• [Data extract]
--------------------------------

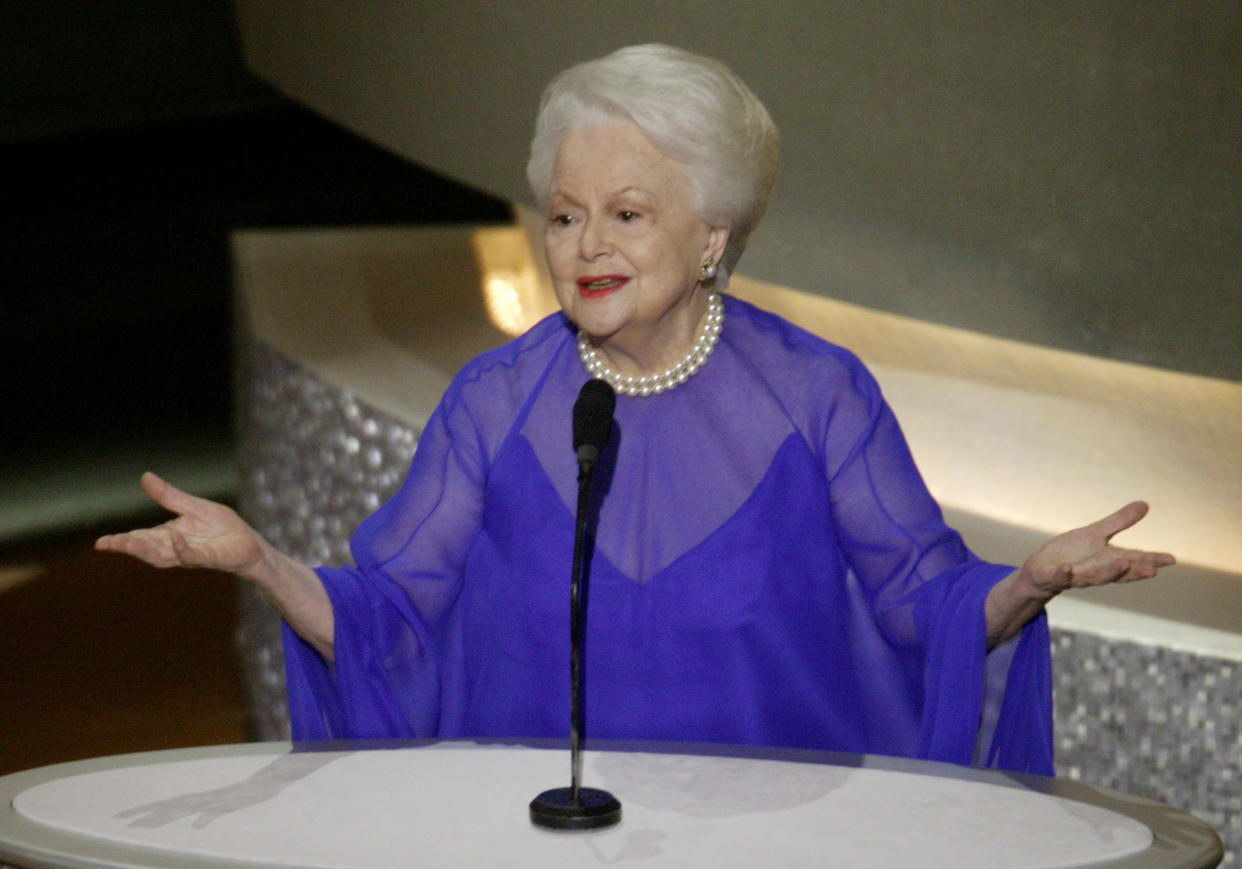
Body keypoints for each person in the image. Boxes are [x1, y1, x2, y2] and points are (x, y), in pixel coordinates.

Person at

--------------------------------

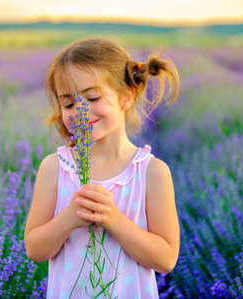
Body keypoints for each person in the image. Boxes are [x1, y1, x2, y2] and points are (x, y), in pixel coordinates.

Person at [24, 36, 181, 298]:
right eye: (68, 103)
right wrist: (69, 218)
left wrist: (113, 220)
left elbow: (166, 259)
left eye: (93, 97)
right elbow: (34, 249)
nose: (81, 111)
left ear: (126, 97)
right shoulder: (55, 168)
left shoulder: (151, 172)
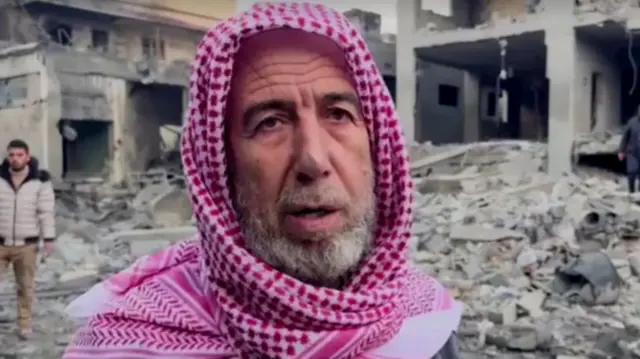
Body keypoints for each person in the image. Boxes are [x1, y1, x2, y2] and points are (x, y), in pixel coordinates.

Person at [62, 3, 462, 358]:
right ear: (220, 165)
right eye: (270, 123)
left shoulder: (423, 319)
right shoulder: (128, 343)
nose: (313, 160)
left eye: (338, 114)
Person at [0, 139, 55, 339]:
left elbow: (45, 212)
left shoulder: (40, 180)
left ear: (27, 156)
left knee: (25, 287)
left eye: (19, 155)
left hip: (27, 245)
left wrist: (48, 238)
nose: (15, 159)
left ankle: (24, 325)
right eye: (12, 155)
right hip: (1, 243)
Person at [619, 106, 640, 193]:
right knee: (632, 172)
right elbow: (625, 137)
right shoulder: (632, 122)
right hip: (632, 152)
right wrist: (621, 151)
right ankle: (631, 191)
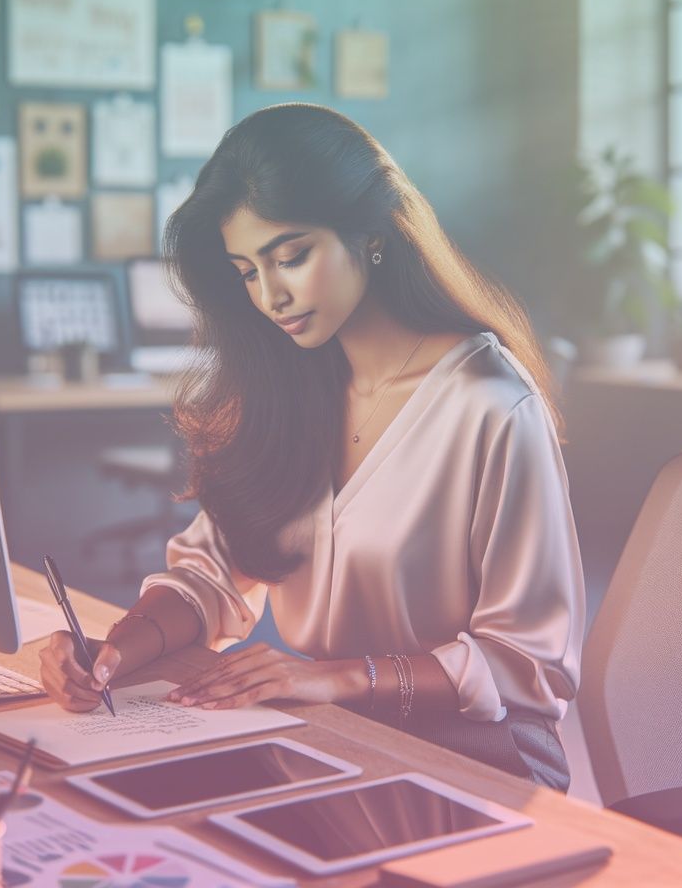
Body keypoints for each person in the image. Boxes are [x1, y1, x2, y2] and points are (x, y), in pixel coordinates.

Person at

--------------------------------

• [Instructions to follow] Search the data for "wrist". Copy every line that has it.

• [Reply]
right wrist: (69, 218)
left wrist: (113, 220)
left wrist: (48, 238)
right wrist: (621, 151)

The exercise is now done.